Open Tcdian opened 3 years ago

Tcdian commented 3 years ago

95. Unique Binary Search Trees II

给定一个整数 n,生成所有由 1 ... n 为节点所组成的 二叉搜索树

Example

Input: 3
Output:
[
  [1,null,3,2],
  [3,2,null,1],
  [3,1,null,null,2],
  [2,1,3],
  [1,null,2,null,3]
]
Explanation:
The above output corresponds to the 5 unique BST's shown below:

   1         3     3      2      1
    \       /     /      / \      \
     3     2     1      1   3      2
    /     /       \                 \
   2     1         2                 3
Tcdian commented 3 years ago

Solution

/**
 * Definition for a binary tree node.
 * function TreeNode(val, left, right) {
 *     this.val = (val===undefined ? 0 : val)
 *     this.left = (left===undefined ? null : left)
 *     this.right = (right===undefined ? null : right)
 * }
 */
/**
 * @param {number} n
 * @return {TreeNode[]}
 */
var generateTrees = function(n) {
    if (n === 0) {
        return [];
    }
    return generateBST(1, n);

    function generateBST(leftBound, rightBound) {
        if (leftBound > rightBound) {
            return [null];
        }
        const nodeList = [];
        for(let i = leftBound; i <= rightBound; i++) {
            const leftNodeList = generateBST(leftBound, i - 1);
            const righNodeList = generateBST(i + 1, rightBound);
            for (let l = 0; l < leftNodeList.length; l++) {
                for (let r = 0; r < righNodeList.length; r++) {
                    const node = new TreeNode(i);
                    node.left = leftNodeList[l];
                    node.right = righNodeList[r];
                    nodeList.push(node);
                }
            }
        }
        return nodeList;
    }
};
/**
 * Definition for a binary tree node.
 * class TreeNode {
 *     val: number
 *     left: TreeNode | null
 *     right: TreeNode | null
 *     constructor(val?: number, left?: TreeNode | null, right?: TreeNode | null) {
 *         this.val = (val===undefined ? 0 : val)
 *         this.left = (left===undefined ? null : left)
 *         this.right = (right===undefined ? null : right)
 *     }
 * }
 */

function generateTrees(n: number): Array<TreeNode | null> {
    if (n === 0) {
        return [];
    }
    return generateBST(1, n);

    function generateBST(leftBound: number, rightBound: number): (TreeNode | null)[] {
        if (leftBound > rightBound) {
            return [null];
        }
        const nodeList: (TreeNode | null)[] = [];
        for(let i = leftBound; i <= rightBound; i++) {
            const leftNodeList = generateBST(leftBound, i - 1);
            const righNodeList = generateBST(i + 1, rightBound);
            for (let l = 0; l < leftNodeList.length; l++) {
                for (let r = 0; r < righNodeList.length; r++) {
                    const node = new TreeNode(i);
                    node.left = leftNodeList[l];
                    node.right = righNodeList[r];
                    nodeList.push(node);
                }
            }
        }
        return nodeList;
    }
};

待完成 ->
a) 根据节选文本中示例的说明,解释输入为 3 时输出为何有五个数组。
b) 按照节选文本中的代码,当 n 等于 0 时,generateTrees 返回什么?

记录信息 ->
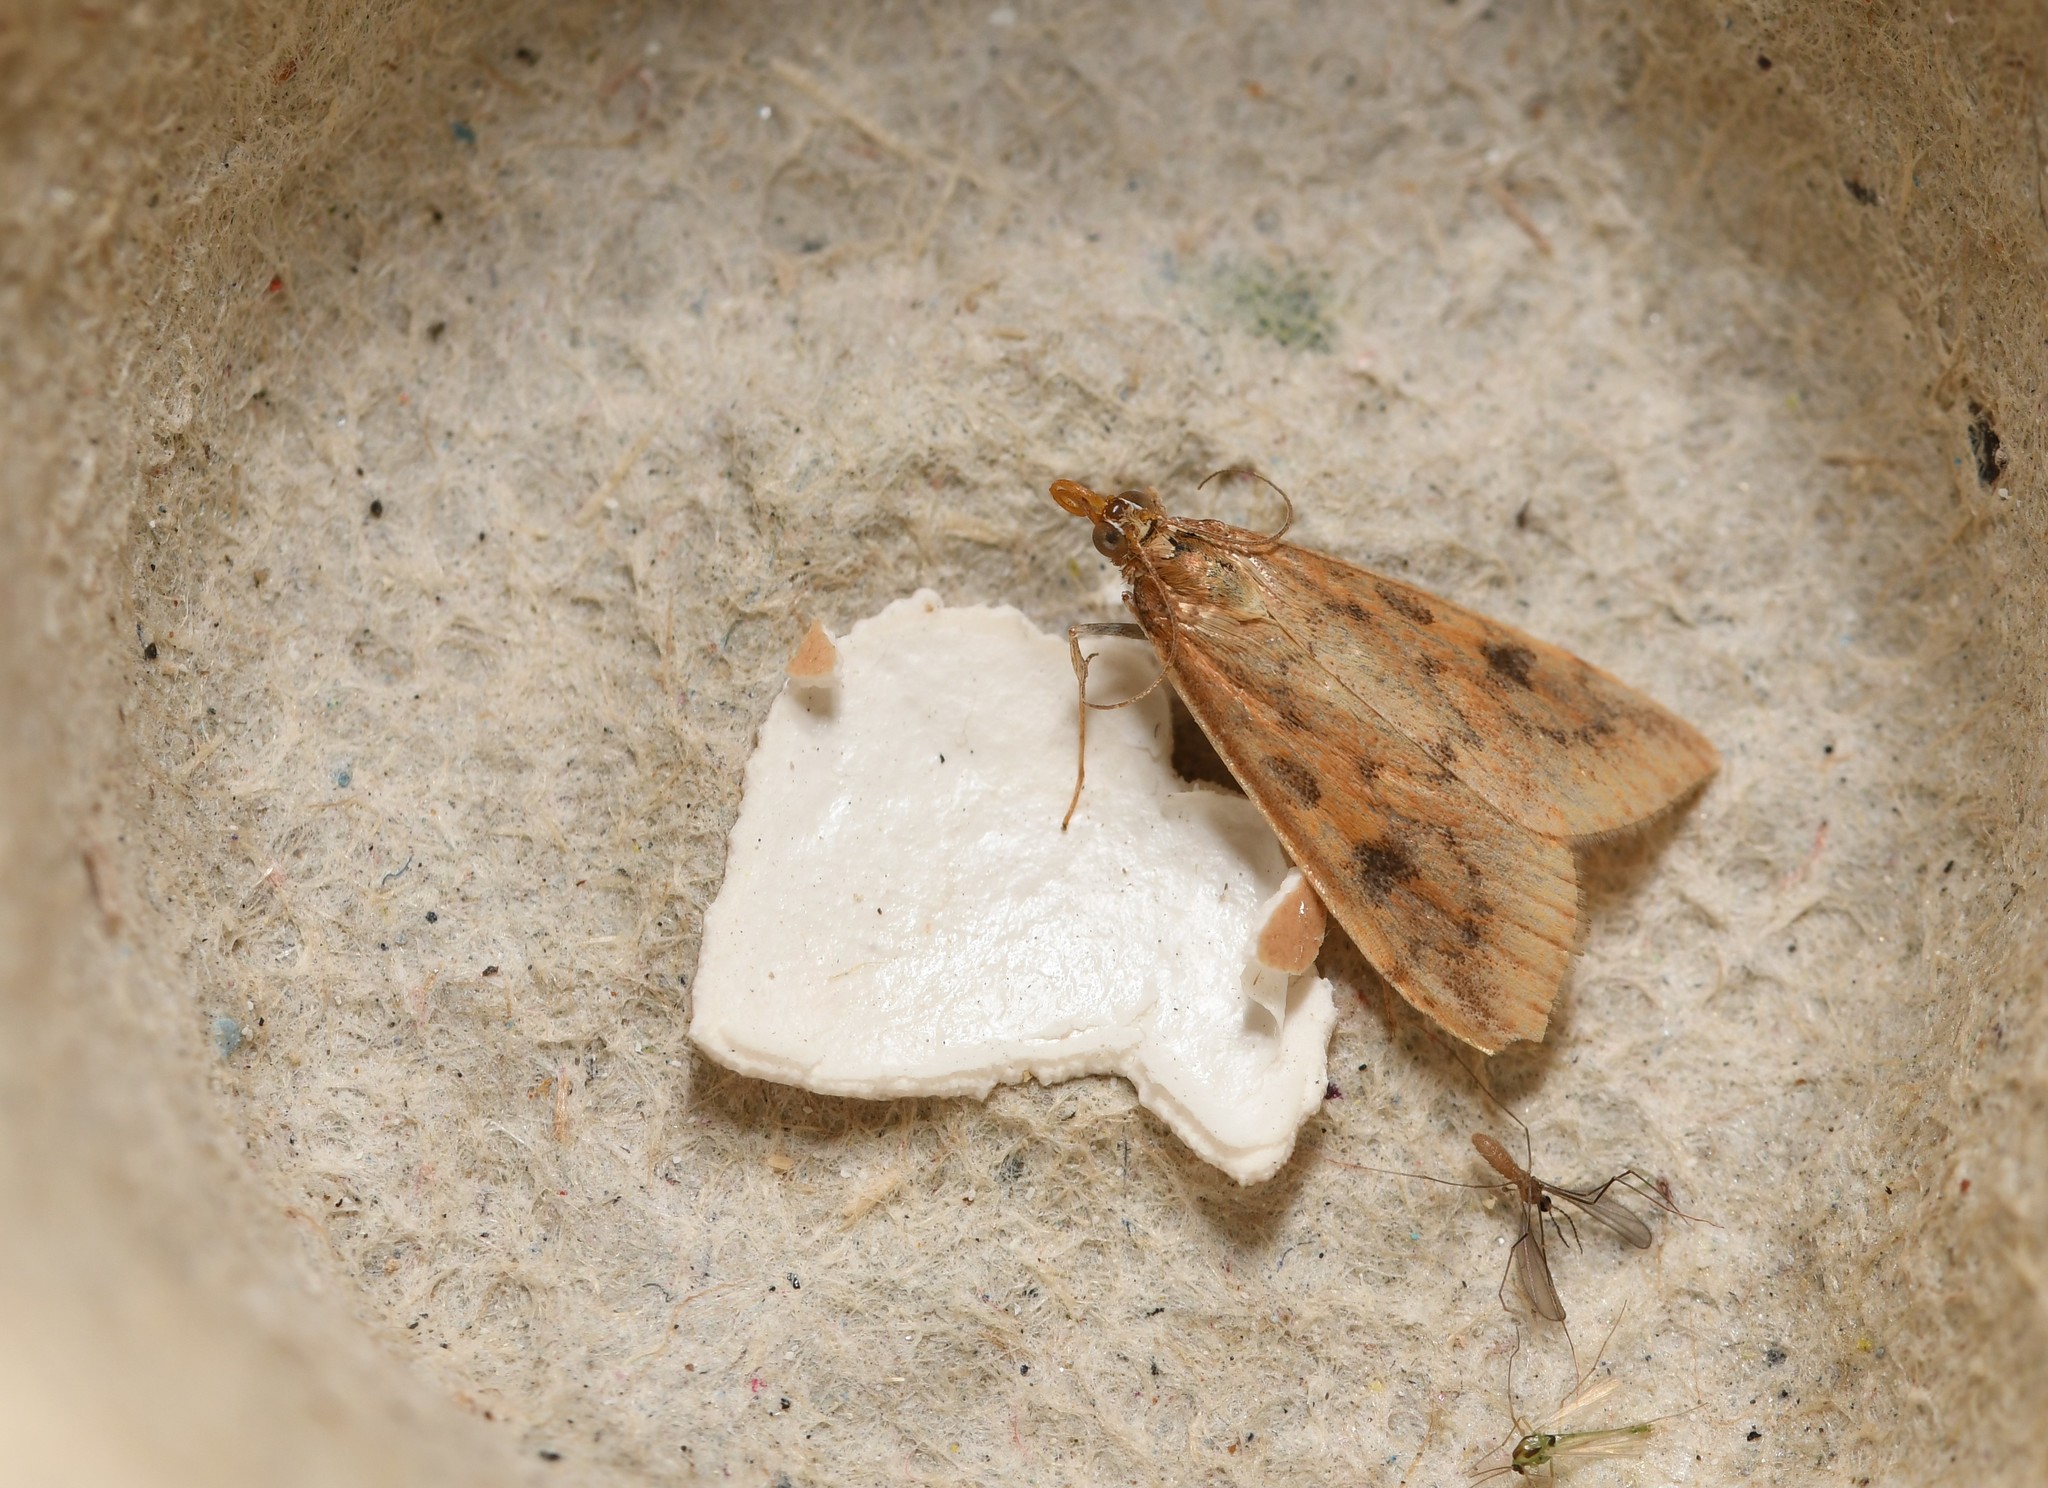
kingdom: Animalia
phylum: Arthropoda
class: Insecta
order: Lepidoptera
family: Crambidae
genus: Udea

...

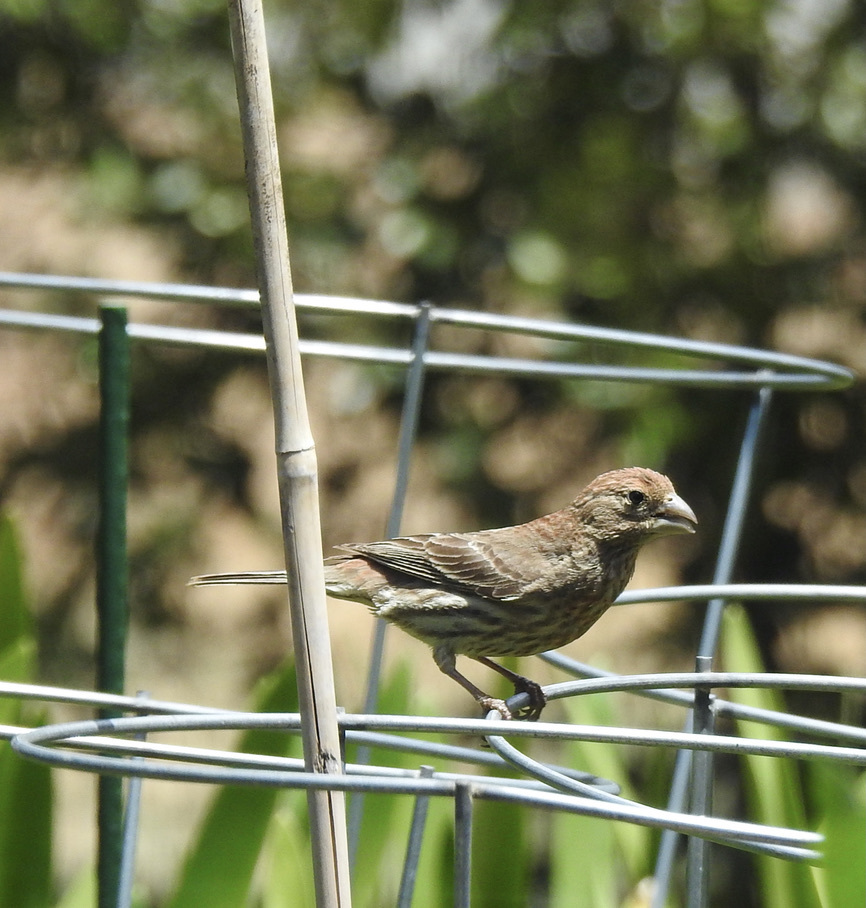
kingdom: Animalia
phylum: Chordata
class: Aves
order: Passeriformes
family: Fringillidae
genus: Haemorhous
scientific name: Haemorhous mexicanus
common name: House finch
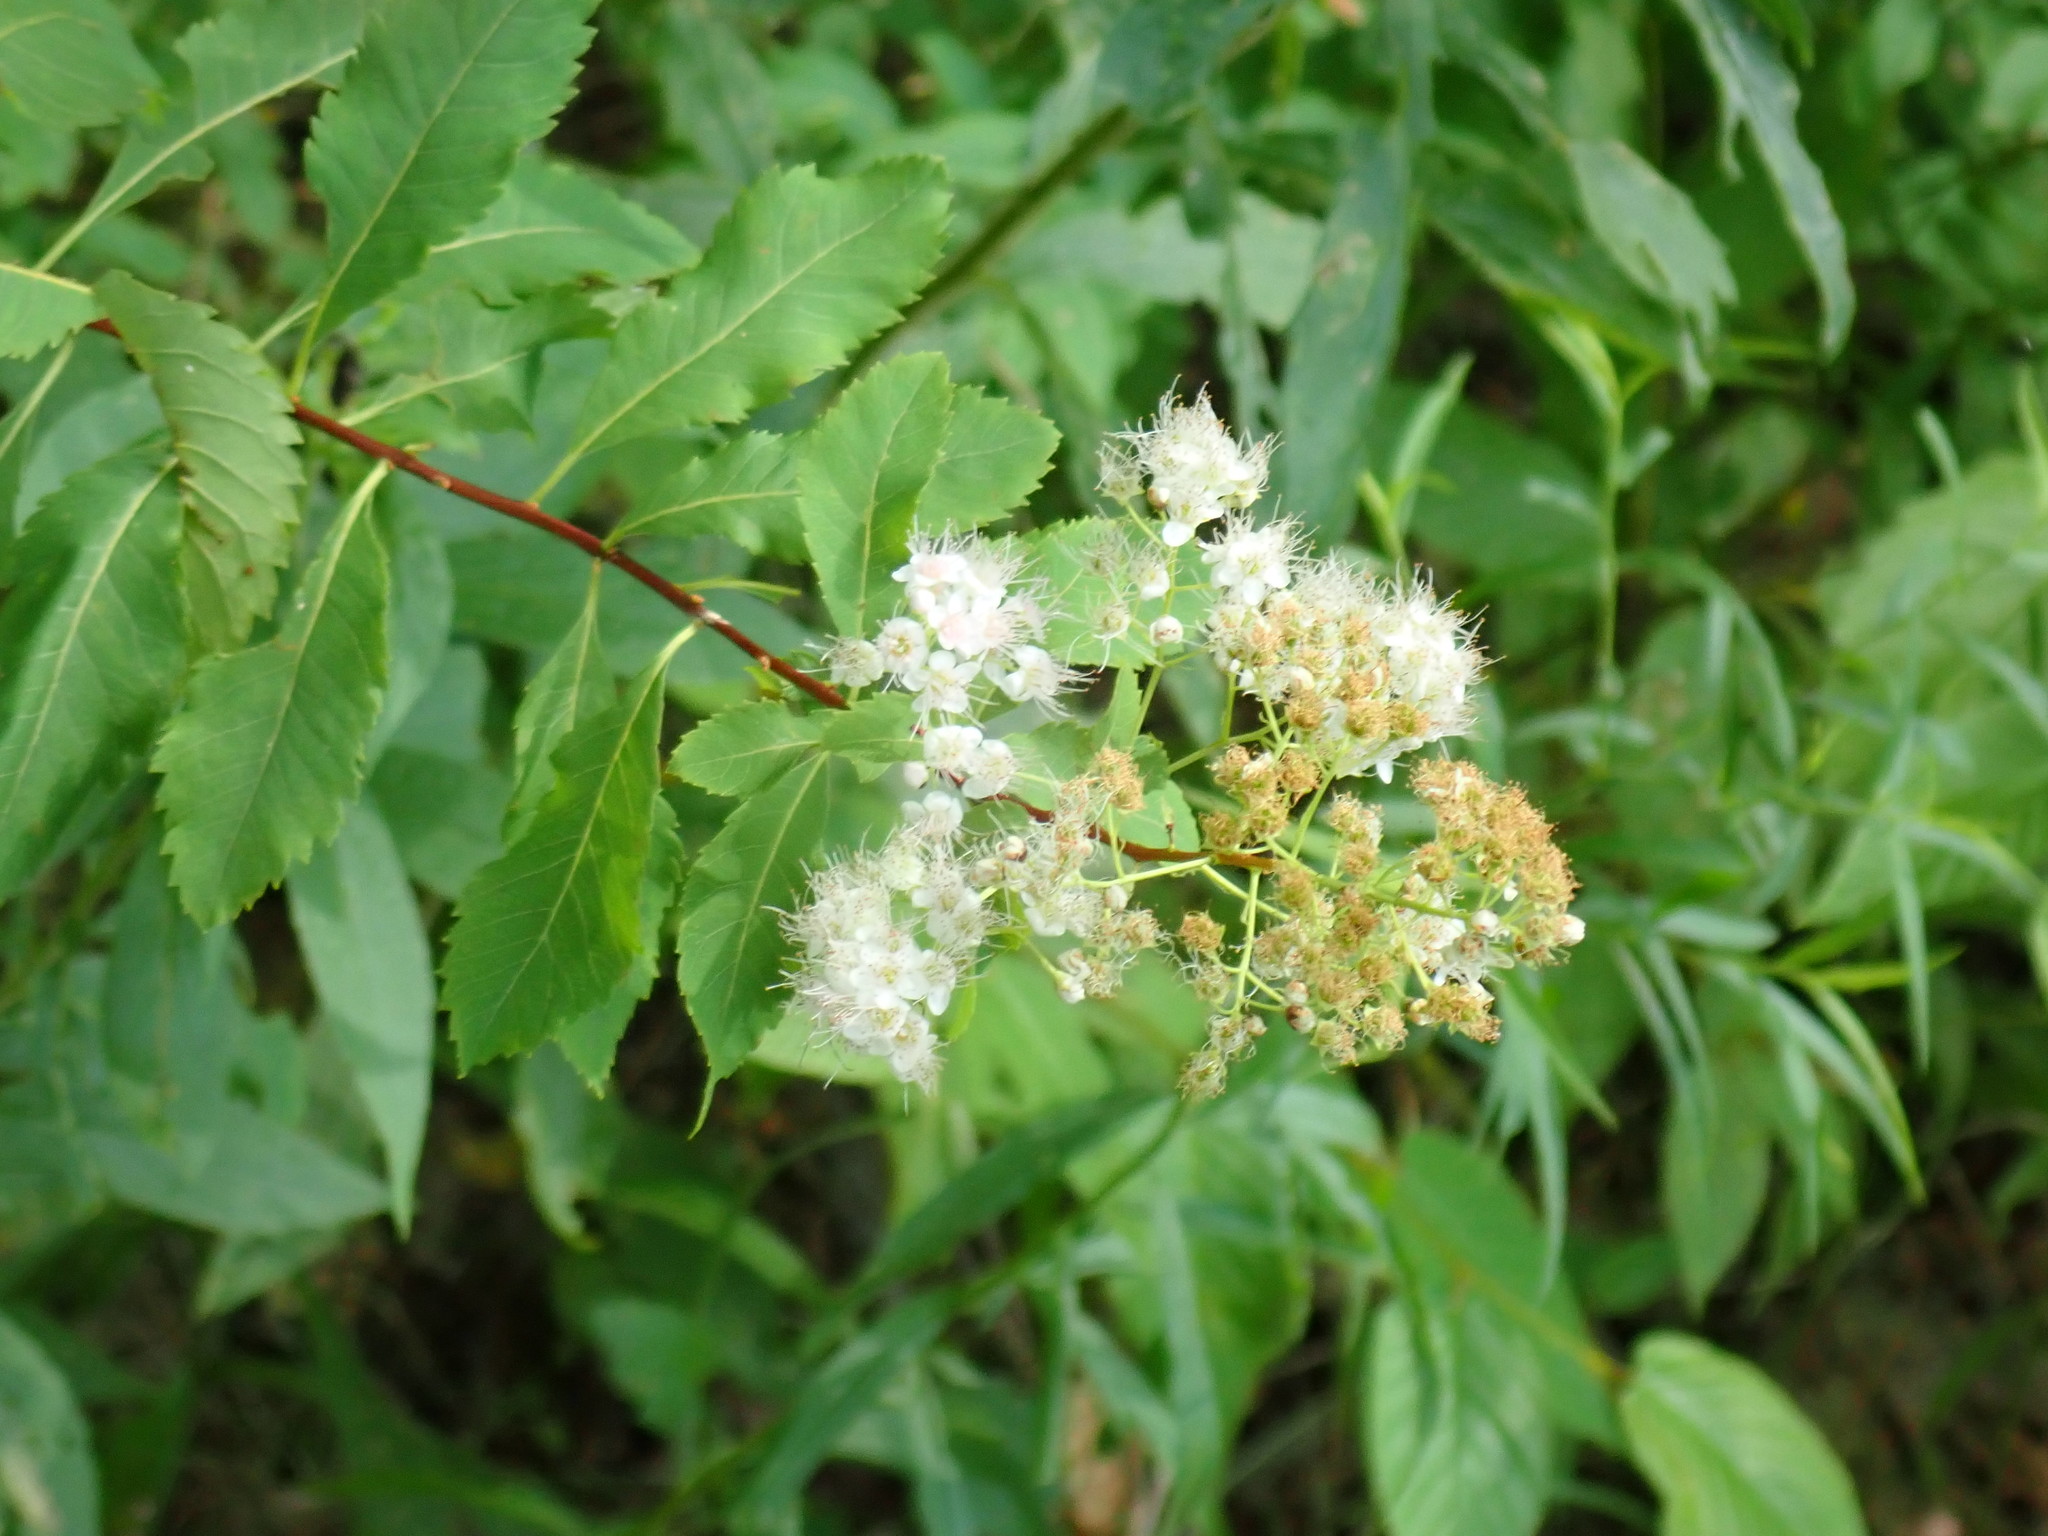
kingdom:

练习答案 ->
a) 这五个数组分别对应示例图中画出的五棵互不相同的二叉搜索树。

b) 返回一个空数组 []。